На Малой Бердичевской очень много красивых домов.

Прохожу мимо одного из них, вижу раскрытое окно и останавливаюсь. Из окна вырывается детский шум — смех и громкие выкрики.

— Дай мне завести… Ну, дай же один раз…

Узнаю голос Иоселе и догадываюсь, что стою перед домом Гурляндов. Недавняя обида гаснет, и мне хочется посмотреть, что делается там, внутри. Высота меня не смущает: вскакиваю на выступ фундамента, руками хватаюсь за железный скат подоконника, и голова моя уже чернеет в просвете окна.

Заглядываю в комнату и прихожу в такое изумление, что забываю про голод и холод. На полу, по большому кругу, сложенному из рельс, бежит поезд. Маленький паровозик свистит, дышит паром, мчится по кругу и тащит за собой цепь вагончиков, наполненных оловянными солдатиками. Такой замечательной вещи я еще никогда не видал и, чтобы лучше рассмотреть диковинку, ложусь на подоконник и тихонько, незаметно для самого себя, всем телом подвигаюсь вперед — и вот уже я наполовину в комнате. Детей много, и все одеты нарядно, по-праздничному. На мальчиках мундиры новые, и чистым золотом блестят пуговицы, а на ногах сверкает черный лак скрипучих башмаков. Живыми цветами порхают девочки с голубыми, красными и желтыми бантиками в пышных волосах.
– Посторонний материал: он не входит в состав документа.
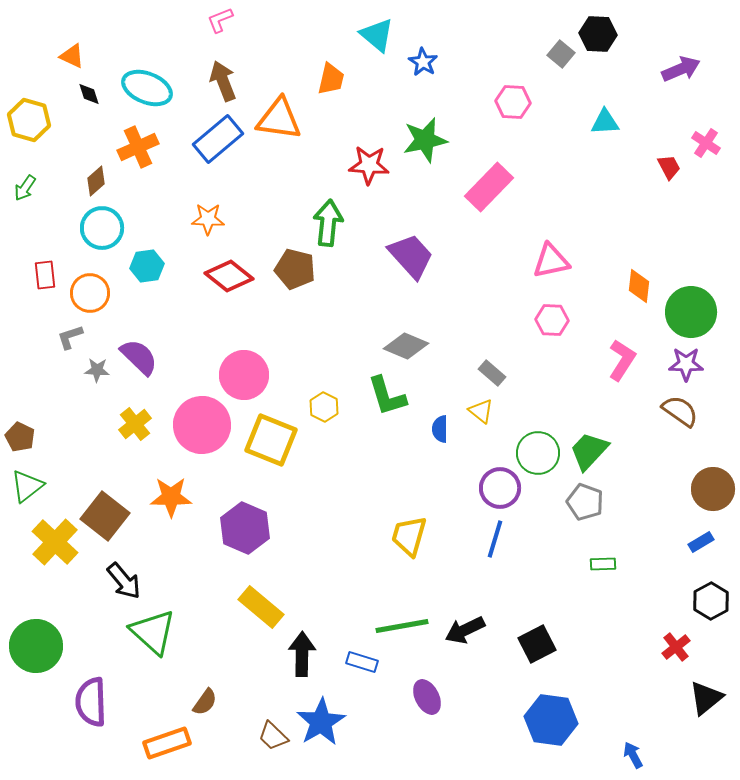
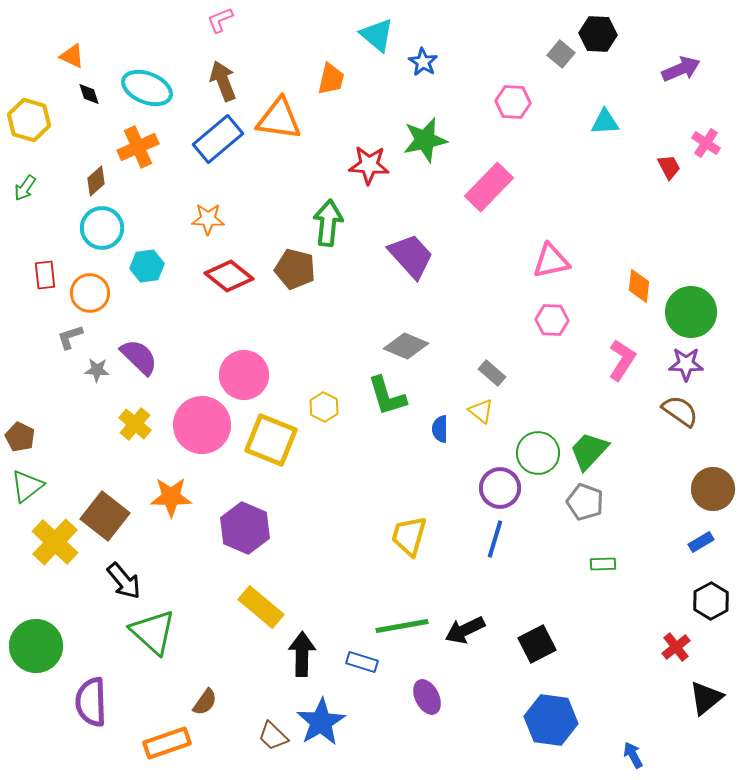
yellow cross at (135, 424): rotated 12 degrees counterclockwise
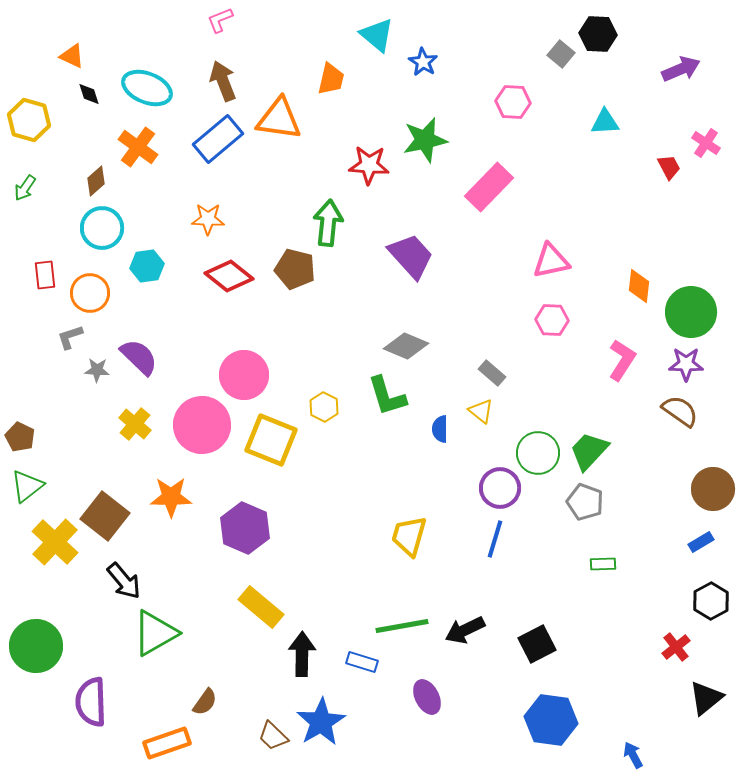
orange cross at (138, 147): rotated 30 degrees counterclockwise
green triangle at (153, 632): moved 2 px right, 1 px down; rotated 48 degrees clockwise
Мне все здесь нравится, все приводит меня в восхищение.

Постепенно начинаю принимать участие в игре: смеюсь, когда один из вагончиков сходит с рельс и солдатики рассыпаются по полу, и прихожу в радостное волнение, когда паровоз, свистнув, дает задний ход.

Хозяин Ильюша, щегольски одетый, суетится больше всех и беспрерывно сыплет словами:

— Сейчас пойду к Розенкранцу: у него кондуктор имеется. Интересная фигурка!.. И еще начальник станции.

Но тут Ильюша замечает меня, смотрит холодным, стеклянным взглядом и молча выходит из комнаты. Через минуту он возвращается и почему-то прячет руки назад. Я из предосторожности ползу обратно.

— Тебе нравится? — спрашивает он, приближаясь к подоконнику.

Хочу сказать, что мне очень нравится, но не успеваю.

Ильюша обдает меня холодной водой из белого кувшина.

От неожиданности вскрикиваю и падаю на панель. Я весь мокрый.

Ледяные капли, стекая с рубахи, попадают в трещины босых заскорузлых ног и причиняют сильную боль.

В первый момент я не сержусь и не плачу. Мне только стыдно…

До моего слуха доносится голос Иоселе, упрекающего Ильюшу за жестокий поступок, и этого для меня достаточно, чтобы притти в бешенство.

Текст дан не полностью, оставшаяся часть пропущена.